▸ **Task details**: Copy out the data below as written; omit any images.
======
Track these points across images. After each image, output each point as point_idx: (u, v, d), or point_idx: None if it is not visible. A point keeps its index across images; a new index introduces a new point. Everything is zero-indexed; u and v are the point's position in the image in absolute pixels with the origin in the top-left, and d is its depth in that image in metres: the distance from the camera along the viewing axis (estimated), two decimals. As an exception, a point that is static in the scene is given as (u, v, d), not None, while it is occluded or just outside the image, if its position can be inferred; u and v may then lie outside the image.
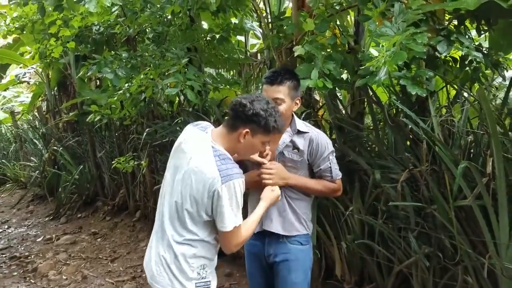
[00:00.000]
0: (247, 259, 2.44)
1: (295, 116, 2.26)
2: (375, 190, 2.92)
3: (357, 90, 3.25)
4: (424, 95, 2.54)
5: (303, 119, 2.97)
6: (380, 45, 2.36)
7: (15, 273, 4.75)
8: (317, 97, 4.14)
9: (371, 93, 3.04)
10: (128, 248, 5.16)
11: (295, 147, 2.21)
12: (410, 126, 2.82)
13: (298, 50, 2.72)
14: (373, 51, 2.15)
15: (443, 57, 2.85)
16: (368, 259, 3.02)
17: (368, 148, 3.20)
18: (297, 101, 2.21)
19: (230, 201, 1.79)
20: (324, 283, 3.34)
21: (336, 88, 3.36)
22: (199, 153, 1.87)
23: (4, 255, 5.45)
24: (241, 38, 5.73)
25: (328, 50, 2.88)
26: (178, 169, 1.92)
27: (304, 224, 2.28)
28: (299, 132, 2.22)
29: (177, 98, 5.15)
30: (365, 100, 3.33)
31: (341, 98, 3.65)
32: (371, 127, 3.33)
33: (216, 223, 1.86)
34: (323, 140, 2.24)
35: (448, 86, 2.97)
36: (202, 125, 2.02)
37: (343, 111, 3.41)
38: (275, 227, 2.24)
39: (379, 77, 2.25)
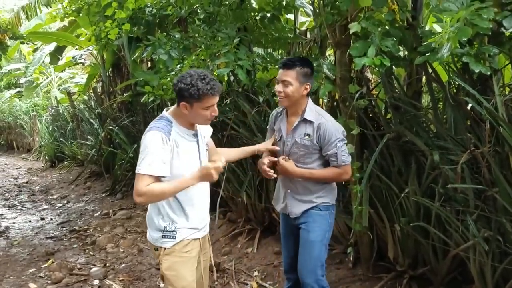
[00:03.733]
0: (281, 222, 2.83)
1: (309, 104, 2.54)
2: (432, 171, 2.83)
3: (415, 68, 3.14)
4: (488, 73, 2.43)
5: (357, 99, 2.93)
6: (444, 21, 2.25)
7: (75, 246, 5.04)
8: (369, 76, 4.04)
9: (430, 71, 2.92)
10: (180, 225, 5.33)
11: (306, 133, 2.51)
12: (471, 106, 2.70)
13: (354, 27, 2.65)
14: (436, 27, 2.05)
15: (508, 33, 2.69)
16: (423, 242, 2.95)
17: (426, 129, 3.09)
18: (307, 86, 2.48)
19: (144, 147, 2.11)
20: (376, 264, 3.31)
21: (393, 67, 3.27)
22: None
23: (64, 228, 5.80)
24: (290, 16, 5.66)
25: (385, 26, 2.79)
26: None
27: (321, 196, 2.59)
28: (305, 120, 2.50)
29: (226, 78, 5.18)
30: (423, 78, 3.21)
31: (397, 77, 3.53)
32: (429, 107, 3.21)
33: None
34: (331, 127, 2.49)
35: (513, 64, 2.81)
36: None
37: (399, 90, 3.30)
38: (293, 212, 2.62)
39: (442, 54, 2.16)
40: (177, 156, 2.16)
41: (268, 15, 4.24)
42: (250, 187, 4.40)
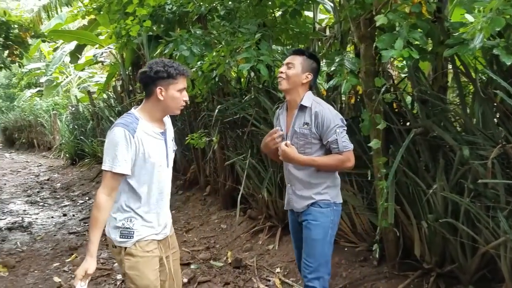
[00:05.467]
0: (289, 217, 2.80)
1: (307, 93, 2.56)
2: (461, 167, 2.76)
3: (441, 62, 3.07)
4: (521, 65, 2.36)
5: (383, 93, 2.89)
6: (476, 11, 2.19)
7: (98, 241, 5.07)
8: (391, 72, 3.97)
9: (459, 64, 2.86)
10: (200, 221, 5.34)
11: (305, 122, 2.50)
12: (501, 99, 2.63)
13: (380, 20, 2.60)
14: (469, 17, 1.99)
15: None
16: (451, 238, 2.89)
17: (454, 123, 3.03)
18: (308, 76, 2.54)
19: (107, 144, 2.11)
20: (402, 262, 3.25)
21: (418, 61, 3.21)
22: None
23: (86, 224, 5.84)
24: (309, 13, 5.62)
25: (411, 19, 2.73)
26: None
27: (321, 193, 2.54)
28: (302, 107, 2.51)
29: (246, 75, 5.16)
30: (449, 72, 3.14)
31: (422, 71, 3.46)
32: (456, 101, 3.14)
33: None
34: (328, 114, 2.47)
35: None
36: None
37: (425, 84, 3.24)
38: (295, 207, 2.62)
39: (474, 45, 2.10)
40: (142, 155, 2.12)
41: (290, 10, 4.18)
42: (271, 184, 4.38)
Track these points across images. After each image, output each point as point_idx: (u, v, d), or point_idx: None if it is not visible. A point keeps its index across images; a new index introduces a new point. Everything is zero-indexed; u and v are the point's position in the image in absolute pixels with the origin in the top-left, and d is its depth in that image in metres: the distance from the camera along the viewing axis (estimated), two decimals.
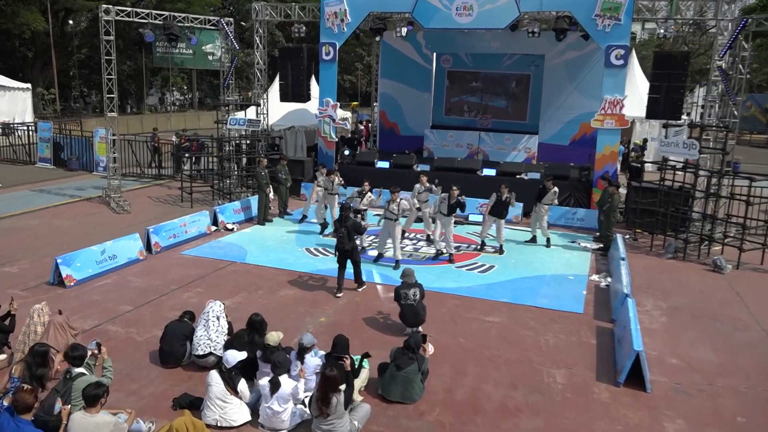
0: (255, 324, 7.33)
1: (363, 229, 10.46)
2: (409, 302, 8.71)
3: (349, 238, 10.01)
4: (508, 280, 11.56)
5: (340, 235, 9.92)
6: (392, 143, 22.77)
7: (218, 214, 14.69)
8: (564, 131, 21.08)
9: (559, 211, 16.31)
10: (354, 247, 10.25)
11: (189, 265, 11.87)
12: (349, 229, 10.00)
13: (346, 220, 10.09)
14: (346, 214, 10.23)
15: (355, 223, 10.29)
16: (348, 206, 10.55)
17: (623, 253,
======
▸ **Solution to this task**:
Track these points across images. After each image, output each point as point_idx: (u, v, d), or point_idx: None if it is not visible. A point keeps its index across images; a new index introduces a new point. Everything is zero-indexed; u and v are the point's position in the image in absolute pixels with the origin in the top-left, and d is its depth in that image in metres: the distance from the camera along the viewing axis (estimated), two decimals. As an exception, a point that is static in the scene is given as (u, v, d), not None, while it is occluded or just outside the image, if its position can be inferred; u and v may then lie outside the image.
[00:00.000]
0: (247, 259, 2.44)
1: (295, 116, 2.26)
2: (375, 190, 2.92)
3: (357, 90, 3.25)
4: (424, 95, 2.54)
5: (303, 119, 2.97)
6: (380, 45, 2.36)
7: (15, 273, 4.75)
8: (317, 97, 4.14)
9: (371, 93, 3.04)
10: (128, 248, 5.16)
11: (295, 147, 2.21)
12: (410, 126, 2.82)
13: (298, 50, 2.72)
14: (373, 51, 2.15)
15: (443, 57, 2.85)
16: (368, 259, 3.02)
17: (368, 148, 3.20)
18: (297, 101, 2.21)
19: (230, 201, 1.79)
20: (324, 283, 3.34)
21: (336, 88, 3.36)
22: (199, 153, 1.87)
23: (4, 255, 5.45)
24: (241, 38, 5.73)
25: (328, 50, 2.88)
26: (178, 169, 1.92)
27: (304, 224, 2.28)
28: (299, 132, 2.22)
29: (177, 98, 5.15)
30: (365, 100, 3.33)
31: (341, 98, 3.65)
32: (371, 127, 3.33)
33: (216, 223, 1.86)
34: (323, 140, 2.24)
35: (448, 86, 2.97)
36: (202, 125, 2.02)
37: (343, 111, 3.41)
38: (275, 227, 2.24)
39: (379, 77, 2.25)
[00:03.733]
0: (281, 222, 2.83)
1: (309, 104, 2.54)
2: (432, 171, 2.83)
3: (415, 68, 3.14)
4: (488, 73, 2.43)
5: (357, 99, 2.93)
6: (444, 21, 2.25)
7: (75, 246, 5.04)
8: (369, 76, 4.04)
9: (430, 71, 2.92)
10: (180, 225, 5.33)
11: (306, 133, 2.51)
12: (471, 106, 2.70)
13: (354, 27, 2.65)
14: (436, 27, 2.05)
15: (508, 33, 2.69)
16: (423, 242, 2.95)
17: (426, 129, 3.09)
18: (307, 86, 2.48)
19: (144, 147, 2.11)
20: (376, 264, 3.31)
21: (393, 67, 3.27)
22: None
23: (64, 228, 5.80)
24: (290, 16, 5.66)
25: (385, 26, 2.79)
26: None
27: (321, 196, 2.59)
28: (305, 120, 2.50)
29: (226, 78, 5.18)
30: (423, 78, 3.21)
31: (397, 77, 3.53)
32: (429, 107, 3.21)
33: None
34: (331, 127, 2.49)
35: (513, 64, 2.81)
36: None
37: (399, 90, 3.30)
38: (293, 212, 2.62)
39: (442, 54, 2.16)
40: (177, 156, 2.16)
41: (268, 15, 4.24)
42: (250, 187, 4.40)
[00:05.467]
0: (289, 217, 2.80)
1: (307, 93, 2.56)
2: (461, 167, 2.76)
3: (441, 62, 3.07)
4: (521, 65, 2.36)
5: (383, 93, 2.89)
6: (476, 11, 2.19)
7: (98, 241, 5.07)
8: (391, 72, 3.97)
9: (459, 64, 2.86)
10: (200, 221, 5.34)
11: (305, 122, 2.50)
12: (501, 99, 2.63)
13: (380, 20, 2.60)
14: (469, 17, 1.99)
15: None
16: (451, 238, 2.89)
17: (454, 123, 3.03)
18: (308, 76, 2.54)
19: (107, 144, 2.11)
20: (402, 262, 3.25)
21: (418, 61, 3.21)
22: None
23: (86, 224, 5.84)
24: (309, 13, 5.62)
25: (411, 19, 2.73)
26: None
27: (321, 193, 2.54)
28: (302, 107, 2.51)
29: (246, 75, 5.16)
30: (449, 72, 3.14)
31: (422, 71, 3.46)
32: (456, 101, 3.14)
33: None
34: (328, 114, 2.47)
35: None
36: None
37: (425, 84, 3.24)
38: (295, 207, 2.62)
39: (474, 45, 2.10)
40: (142, 155, 2.12)
41: (290, 10, 4.18)
42: (271, 184, 4.38)
Track these points across images. After each image, output each point as point_idx: (u, v, d), or point_idx: None if it is not visible. A point keeps its index across images; a new index introduces a new point. Everything is zero-indexed; u and v are the point's position in the image in absolute pixels with the origin in the top-left, and d is its depth in that image in metres: the distance from the camera along the viewing axis (estimated), two decimals.
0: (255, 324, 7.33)
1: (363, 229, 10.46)
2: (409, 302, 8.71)
3: (349, 238, 10.01)
4: (508, 280, 11.56)
5: (340, 235, 9.92)
6: (392, 143, 22.77)
7: (218, 214, 14.69)
8: (564, 131, 21.08)
9: (559, 211, 16.31)
10: (354, 247, 10.25)
11: (189, 265, 11.87)
12: (349, 229, 10.00)
13: (346, 220, 10.09)
14: (346, 214, 10.23)
15: (355, 223, 10.29)
16: (348, 206, 10.55)
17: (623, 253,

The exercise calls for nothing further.